WORK REQUIRED: Would you repeat exactly the part of the listing below that runs from the line containing "prerequisite." down to the line containing "are required", inclusive, and nothing else?

SOURCE INFORMATION:
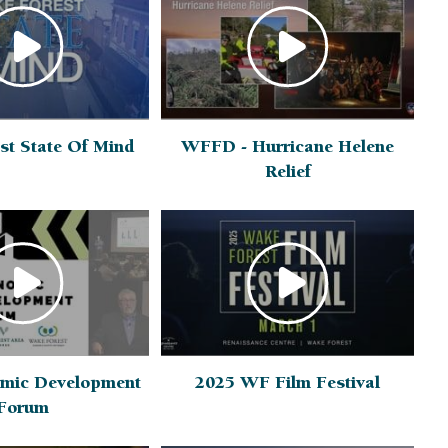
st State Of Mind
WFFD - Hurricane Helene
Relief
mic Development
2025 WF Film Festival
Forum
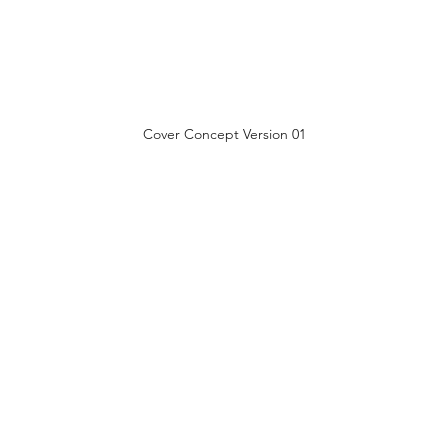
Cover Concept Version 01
--
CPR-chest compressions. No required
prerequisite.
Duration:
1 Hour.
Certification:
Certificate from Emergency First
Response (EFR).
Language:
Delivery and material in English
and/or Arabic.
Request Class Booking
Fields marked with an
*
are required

ANSWER SECTION:
prerequisite.
Duration:
1 Hour.
Certification:
Certificate from Emergency First
Response (EFR).
Language:
Delivery and material in English
and/or Arabic.
Request Class Booking
Fields marked with an
*
are required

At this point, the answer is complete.